Deux cold cases résolus en solitaire
À l'époque, le dossier est au point mort. La faute à des enquêtes bâclées qui ont transformé ces drames sordides en "cold cases". Plus grand monde, si ce n'est les familles des victimes, ne semble s'y intéresser. "À en croire certains, il aurait fallu que ces familles acceptent sans barguigner que leurs proches disparaissent et que ça s'arrête là", soupire l'enquêteur.
Mais pour lui, pas question de laisser ces affaires au placard. "Il y a beaucoup de similitudes entre la famille de Marie et la mienne. Donc forcément quand je conjugue sa vie à la mienne, je me sens encore plus concerné par la souffrance qu’elle a subie. Ça me détermine encore plus à faire avancer les choses." Après plus de deux ans de travail, l'enquête aboutit et permet d'inculper Jean-Pierre Mura pour le meurtre de la jeune fille.

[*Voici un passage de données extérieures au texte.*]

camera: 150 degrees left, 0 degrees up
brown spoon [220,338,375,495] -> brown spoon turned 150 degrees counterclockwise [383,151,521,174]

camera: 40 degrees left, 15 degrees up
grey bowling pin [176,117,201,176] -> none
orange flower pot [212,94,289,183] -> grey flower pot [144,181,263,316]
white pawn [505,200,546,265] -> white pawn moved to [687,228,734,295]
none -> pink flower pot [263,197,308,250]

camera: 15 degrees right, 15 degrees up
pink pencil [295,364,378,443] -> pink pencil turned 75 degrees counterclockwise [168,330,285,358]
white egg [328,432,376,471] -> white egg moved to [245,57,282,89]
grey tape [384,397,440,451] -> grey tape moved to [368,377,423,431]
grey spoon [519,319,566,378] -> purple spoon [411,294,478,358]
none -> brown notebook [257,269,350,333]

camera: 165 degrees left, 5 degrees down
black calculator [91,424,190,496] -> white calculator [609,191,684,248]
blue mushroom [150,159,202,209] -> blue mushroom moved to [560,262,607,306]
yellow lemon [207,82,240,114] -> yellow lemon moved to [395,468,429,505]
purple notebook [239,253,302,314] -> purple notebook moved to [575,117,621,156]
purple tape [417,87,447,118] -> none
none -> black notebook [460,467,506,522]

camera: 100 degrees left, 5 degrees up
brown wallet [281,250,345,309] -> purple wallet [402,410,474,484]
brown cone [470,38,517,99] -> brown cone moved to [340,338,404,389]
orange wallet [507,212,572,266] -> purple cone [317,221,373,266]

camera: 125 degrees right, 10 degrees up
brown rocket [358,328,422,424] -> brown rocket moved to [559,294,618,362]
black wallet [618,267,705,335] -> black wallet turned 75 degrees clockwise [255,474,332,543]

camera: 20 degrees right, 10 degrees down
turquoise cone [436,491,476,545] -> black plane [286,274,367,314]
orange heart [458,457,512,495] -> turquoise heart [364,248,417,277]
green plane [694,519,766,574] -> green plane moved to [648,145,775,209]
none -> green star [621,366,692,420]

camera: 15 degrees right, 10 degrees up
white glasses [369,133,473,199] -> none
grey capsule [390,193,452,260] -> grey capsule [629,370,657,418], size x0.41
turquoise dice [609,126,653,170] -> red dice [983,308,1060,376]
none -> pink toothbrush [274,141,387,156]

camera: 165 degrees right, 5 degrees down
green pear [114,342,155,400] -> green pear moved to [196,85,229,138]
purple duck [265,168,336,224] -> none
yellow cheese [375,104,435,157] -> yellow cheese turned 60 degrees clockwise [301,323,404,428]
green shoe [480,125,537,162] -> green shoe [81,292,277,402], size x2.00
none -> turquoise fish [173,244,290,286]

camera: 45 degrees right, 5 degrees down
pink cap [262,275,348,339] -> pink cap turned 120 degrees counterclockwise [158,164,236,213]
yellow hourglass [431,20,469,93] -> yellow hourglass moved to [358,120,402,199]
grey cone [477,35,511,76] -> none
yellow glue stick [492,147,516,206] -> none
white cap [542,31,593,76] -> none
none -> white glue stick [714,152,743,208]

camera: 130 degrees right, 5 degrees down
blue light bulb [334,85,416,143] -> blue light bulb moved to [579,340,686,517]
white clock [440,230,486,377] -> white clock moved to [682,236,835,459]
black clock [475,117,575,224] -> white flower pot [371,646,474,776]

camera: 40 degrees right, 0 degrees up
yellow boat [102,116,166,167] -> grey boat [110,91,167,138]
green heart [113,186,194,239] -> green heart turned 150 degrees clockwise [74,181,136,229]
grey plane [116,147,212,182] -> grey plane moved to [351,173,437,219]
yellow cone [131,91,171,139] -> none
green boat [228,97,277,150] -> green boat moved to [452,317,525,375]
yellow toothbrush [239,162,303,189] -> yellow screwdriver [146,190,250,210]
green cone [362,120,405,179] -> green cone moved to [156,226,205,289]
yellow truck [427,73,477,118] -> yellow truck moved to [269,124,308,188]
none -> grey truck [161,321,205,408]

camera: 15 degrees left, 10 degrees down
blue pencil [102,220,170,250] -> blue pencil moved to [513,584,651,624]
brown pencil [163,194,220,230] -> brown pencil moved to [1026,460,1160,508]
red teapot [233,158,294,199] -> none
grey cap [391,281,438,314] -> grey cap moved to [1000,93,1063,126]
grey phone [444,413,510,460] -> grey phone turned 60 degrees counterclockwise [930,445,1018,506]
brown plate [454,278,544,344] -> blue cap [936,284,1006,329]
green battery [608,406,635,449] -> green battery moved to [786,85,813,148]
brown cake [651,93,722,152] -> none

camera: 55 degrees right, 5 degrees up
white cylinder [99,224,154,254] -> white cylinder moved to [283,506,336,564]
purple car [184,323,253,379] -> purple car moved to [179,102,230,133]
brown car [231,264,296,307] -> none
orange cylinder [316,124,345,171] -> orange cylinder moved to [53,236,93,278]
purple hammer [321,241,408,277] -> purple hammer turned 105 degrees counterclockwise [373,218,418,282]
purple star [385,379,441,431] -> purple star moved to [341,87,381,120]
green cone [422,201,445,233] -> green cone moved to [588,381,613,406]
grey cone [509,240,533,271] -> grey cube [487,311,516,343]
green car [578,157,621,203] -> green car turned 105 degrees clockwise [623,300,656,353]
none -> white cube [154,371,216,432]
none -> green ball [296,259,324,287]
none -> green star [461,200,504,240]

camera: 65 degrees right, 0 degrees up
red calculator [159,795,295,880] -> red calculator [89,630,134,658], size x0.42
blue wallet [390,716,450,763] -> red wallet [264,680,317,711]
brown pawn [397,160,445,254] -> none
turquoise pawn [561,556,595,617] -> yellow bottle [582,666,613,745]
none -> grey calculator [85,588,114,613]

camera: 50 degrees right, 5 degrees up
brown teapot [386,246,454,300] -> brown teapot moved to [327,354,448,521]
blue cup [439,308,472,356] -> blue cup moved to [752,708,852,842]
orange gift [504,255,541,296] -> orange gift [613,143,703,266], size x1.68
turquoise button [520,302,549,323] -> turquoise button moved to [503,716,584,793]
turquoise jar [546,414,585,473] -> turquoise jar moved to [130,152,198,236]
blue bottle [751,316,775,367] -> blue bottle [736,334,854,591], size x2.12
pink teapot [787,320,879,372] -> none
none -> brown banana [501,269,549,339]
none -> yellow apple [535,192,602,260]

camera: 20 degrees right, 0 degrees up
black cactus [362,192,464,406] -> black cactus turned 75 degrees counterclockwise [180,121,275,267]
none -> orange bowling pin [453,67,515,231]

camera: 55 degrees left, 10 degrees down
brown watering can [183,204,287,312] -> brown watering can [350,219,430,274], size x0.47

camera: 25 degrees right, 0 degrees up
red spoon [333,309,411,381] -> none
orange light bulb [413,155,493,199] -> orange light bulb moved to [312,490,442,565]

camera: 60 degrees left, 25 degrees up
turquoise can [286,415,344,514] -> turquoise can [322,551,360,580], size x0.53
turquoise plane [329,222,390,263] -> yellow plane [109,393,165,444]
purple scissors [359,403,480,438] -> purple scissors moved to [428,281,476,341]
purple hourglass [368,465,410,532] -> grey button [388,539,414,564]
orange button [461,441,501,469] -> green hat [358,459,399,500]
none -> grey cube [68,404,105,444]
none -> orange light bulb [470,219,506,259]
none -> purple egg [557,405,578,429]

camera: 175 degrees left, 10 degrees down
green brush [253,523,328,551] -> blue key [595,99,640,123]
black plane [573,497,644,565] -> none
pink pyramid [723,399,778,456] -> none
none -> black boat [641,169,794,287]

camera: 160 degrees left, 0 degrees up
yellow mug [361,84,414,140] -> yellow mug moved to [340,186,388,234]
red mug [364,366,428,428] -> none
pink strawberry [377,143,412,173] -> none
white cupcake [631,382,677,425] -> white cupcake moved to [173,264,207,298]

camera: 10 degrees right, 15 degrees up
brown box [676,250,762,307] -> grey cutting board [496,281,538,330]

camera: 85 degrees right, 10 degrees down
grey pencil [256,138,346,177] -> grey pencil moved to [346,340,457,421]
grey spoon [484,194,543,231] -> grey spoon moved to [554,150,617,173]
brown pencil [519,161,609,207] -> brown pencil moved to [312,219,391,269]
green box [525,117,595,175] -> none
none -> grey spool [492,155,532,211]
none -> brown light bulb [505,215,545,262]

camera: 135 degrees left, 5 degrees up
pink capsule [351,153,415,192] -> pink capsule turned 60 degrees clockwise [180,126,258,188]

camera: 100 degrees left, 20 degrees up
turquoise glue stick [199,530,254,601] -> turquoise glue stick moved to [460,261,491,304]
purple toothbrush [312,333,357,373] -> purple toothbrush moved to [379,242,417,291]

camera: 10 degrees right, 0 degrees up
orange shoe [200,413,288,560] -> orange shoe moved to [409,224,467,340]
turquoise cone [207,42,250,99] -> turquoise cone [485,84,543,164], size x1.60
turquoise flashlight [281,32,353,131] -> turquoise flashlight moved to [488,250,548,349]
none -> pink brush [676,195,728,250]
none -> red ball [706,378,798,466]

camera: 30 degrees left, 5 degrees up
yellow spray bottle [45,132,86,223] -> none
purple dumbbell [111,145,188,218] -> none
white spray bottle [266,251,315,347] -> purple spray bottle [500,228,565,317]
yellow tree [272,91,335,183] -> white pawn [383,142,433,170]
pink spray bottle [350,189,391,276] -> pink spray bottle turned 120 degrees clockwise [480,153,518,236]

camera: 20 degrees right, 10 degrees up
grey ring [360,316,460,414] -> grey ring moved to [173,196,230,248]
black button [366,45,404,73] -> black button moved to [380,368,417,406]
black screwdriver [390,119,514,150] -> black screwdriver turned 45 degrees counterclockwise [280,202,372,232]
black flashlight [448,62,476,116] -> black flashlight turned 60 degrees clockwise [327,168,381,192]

En parallèle, Raphaël Nedilko se penche sur une autre disparue de l'A6 : l'affaire Christelle Blétry. Celle-ci aussi a à peine avancé depuis que le corps de la jeune femme, lardé de 123 coups de couteau, a été retrouvé fin 1996 à Blanzy, près de Montceau-les-Mines (Saône-et-Loire). Pendant des années, sa mère, Marie-Rose Blétry, demande une analyse ADN des vêtements de la victime... ce qui ne sera jamais fait avant que Raphaël Nedilko reprenne le dossier.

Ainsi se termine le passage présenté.